Supplied material:
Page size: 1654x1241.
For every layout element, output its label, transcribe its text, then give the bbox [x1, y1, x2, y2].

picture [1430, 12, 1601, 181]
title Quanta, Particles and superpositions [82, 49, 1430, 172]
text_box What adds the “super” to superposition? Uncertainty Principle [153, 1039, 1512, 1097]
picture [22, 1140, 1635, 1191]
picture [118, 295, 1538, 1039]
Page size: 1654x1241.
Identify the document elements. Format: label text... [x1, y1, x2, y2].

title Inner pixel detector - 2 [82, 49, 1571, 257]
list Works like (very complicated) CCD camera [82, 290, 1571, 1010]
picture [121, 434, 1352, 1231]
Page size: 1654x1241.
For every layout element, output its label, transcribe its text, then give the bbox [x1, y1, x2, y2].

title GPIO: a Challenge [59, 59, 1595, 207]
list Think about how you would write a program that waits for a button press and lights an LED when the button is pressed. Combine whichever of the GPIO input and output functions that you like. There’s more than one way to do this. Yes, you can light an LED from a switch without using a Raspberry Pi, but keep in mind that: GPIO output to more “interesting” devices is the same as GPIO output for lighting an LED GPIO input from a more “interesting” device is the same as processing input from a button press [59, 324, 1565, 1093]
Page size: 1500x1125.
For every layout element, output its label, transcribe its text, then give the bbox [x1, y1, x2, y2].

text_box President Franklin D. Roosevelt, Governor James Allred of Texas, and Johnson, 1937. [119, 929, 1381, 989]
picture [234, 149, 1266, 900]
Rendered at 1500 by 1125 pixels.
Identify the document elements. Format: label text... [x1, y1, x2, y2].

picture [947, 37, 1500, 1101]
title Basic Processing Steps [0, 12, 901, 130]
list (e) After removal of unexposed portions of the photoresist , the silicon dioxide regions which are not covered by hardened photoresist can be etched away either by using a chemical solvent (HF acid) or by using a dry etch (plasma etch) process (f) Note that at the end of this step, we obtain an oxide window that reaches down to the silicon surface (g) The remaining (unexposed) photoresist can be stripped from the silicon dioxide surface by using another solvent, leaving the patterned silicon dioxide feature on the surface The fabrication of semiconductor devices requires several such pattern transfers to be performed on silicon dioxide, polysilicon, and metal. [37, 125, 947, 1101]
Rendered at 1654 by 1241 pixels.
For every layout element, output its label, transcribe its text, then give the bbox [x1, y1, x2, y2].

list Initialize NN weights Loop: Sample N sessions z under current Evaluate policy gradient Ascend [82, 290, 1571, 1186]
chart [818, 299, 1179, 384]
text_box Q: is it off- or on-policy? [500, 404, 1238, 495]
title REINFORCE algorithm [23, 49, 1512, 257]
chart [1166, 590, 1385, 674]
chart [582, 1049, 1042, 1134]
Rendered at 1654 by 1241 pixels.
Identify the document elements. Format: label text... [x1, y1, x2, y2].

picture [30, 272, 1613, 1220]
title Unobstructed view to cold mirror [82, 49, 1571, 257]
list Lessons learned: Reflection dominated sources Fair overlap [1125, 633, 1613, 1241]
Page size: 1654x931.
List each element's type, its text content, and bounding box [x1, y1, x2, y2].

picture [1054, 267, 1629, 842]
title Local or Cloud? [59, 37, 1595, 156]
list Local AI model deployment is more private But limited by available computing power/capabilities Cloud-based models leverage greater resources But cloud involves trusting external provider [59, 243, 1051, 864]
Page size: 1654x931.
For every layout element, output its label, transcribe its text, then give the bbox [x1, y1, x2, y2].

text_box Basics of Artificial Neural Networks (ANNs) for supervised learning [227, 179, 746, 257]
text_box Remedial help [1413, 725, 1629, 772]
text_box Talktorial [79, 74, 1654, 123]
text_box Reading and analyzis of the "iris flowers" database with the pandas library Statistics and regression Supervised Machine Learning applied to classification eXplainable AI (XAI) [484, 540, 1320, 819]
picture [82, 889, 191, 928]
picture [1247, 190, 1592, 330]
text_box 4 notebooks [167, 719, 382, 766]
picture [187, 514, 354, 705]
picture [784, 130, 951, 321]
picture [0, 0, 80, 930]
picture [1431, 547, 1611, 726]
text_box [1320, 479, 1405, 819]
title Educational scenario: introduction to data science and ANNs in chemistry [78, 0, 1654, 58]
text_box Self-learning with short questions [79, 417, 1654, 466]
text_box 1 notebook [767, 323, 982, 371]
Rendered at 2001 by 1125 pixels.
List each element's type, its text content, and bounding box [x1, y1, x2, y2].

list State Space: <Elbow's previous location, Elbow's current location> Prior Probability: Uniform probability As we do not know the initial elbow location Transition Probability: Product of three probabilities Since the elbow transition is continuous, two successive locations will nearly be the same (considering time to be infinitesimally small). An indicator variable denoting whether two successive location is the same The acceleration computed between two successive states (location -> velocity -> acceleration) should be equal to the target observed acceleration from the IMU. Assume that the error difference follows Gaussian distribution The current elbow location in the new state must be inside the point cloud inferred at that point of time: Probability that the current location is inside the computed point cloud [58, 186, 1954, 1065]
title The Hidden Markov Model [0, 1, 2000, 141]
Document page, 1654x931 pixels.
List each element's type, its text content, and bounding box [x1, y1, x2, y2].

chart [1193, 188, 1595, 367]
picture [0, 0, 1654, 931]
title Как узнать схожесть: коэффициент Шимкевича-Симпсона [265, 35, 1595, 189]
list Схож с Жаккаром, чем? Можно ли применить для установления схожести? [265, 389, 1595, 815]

Goal: Rewrite the lines from the start through the line containing "title Quanta, Particles", inclusive, substituting "page element" for "layout element" and changing nothing else.

Exercise answer:
Page size: 1654x1241.
For every page element, output its label, transcribe its text, then give the bbox [x1, y1, x2, y2].

picture [1430, 12, 1601, 181]
title Quanta, Particles and superpositions [82, 49, 1430, 172]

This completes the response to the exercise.